Partitioning Applications

For the application to be scalable, it has to be partitioned into smaller functional units. For example, in a telecommunications application, rather than having one large application that handles issuing work orders for installing new phone lines, issuing maintenance requests for existing lines and disconnecting existing phone lines when tenants move, the scalable approach would separate these functions into three separate modules that interact with each other through well designed interfaces.

This is in stark contrast to mainframe application design which focuses on building large, monolithic applications. Given the monolithic nature of the mainframe platform itself, a monolithic development approach is optimally suited to those platforms. However, applications designed in this fashion are poorly suited to the scalable systems environment. In the scalable environment, the platform is comprised of multiple smaller resources all pooled together. A monolithic application cannot be easily divided into smaller components in order to be spread across these multiple resources and, therefore, cannot take advantage of the scalable platform. In concrete terms, if a system cannot have more than a single CPU, then it is often optimal to write the majority of the application as a single piece of code. However, on a scalable platform with multiple CPUs, this single monolithic application can only run on one processor at a time. To take advantage of the multiple processors, the application must instead be written as a collection of smaller functional components that can incrementally be added and which can be spread across the multiple processors.

Layered vs. Non-Layered Legacy Architectures

So, we've seen that the application we must end up with must be partitioned into smaller functional units. But, how easy it is to do this greatly depends on the legacy application's architecture. Different legacy environments organize the database and application areas in different ways. If you're lucky, these two areas are architected so that each has its own logical layer in the architecture and each has a defined interface for interacting with the other layer. In these architectures, the application is responsible for processing the data, and the database is responsible for manipulating and maintaining the data on disk. This ensures some amount of independence and insulation between the different areas, enabling you to minimize the impact that a change to one area (for example, the database) will have on the other. It is this layering that makes incremental change easier: you can change a part of the environment without changing everything.

However, often you aren't quite so lucky. In many of the older legacy systems, the application and the database are inextricably intertwined. In these situations, there is no real separate database. Instead, the applications often directly manipulate the data on disk. Therefore, far less of the insulation referred to earlier exists. This means that it won't be easy to change just one portion of the environment--other areas will also have to be involved. This is unfortunate, because it means that your incremental migration steps will have to be larger; therefore, your risk will be increased.
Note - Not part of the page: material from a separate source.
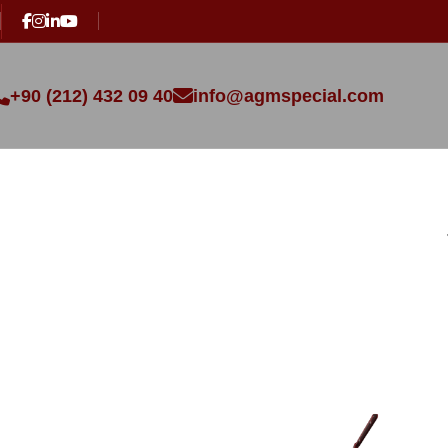
+90 (212) 432 09 40
info@agmspecial.com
However, with enough hard thinking, you can always find some way to partition things (although probably not as cleanly as if the legacy architecture were layered).

Next Steps

If we start with a legacy application and move it to another environment that is no more flexible than the original, all we've succeeded in doing is creating our next legacy environment. The key to avoiding this scenario is to ensure that the target environment is scalable so the solution will be flexible and adaptable.

In this month's column, I've focused on the philosophy behind migrating to scalable systems, and I've highlighted three concepts that are critical to such an effort. Next month, I'll discuss the basic techniques and the main steps to follow to actually carry out the migration.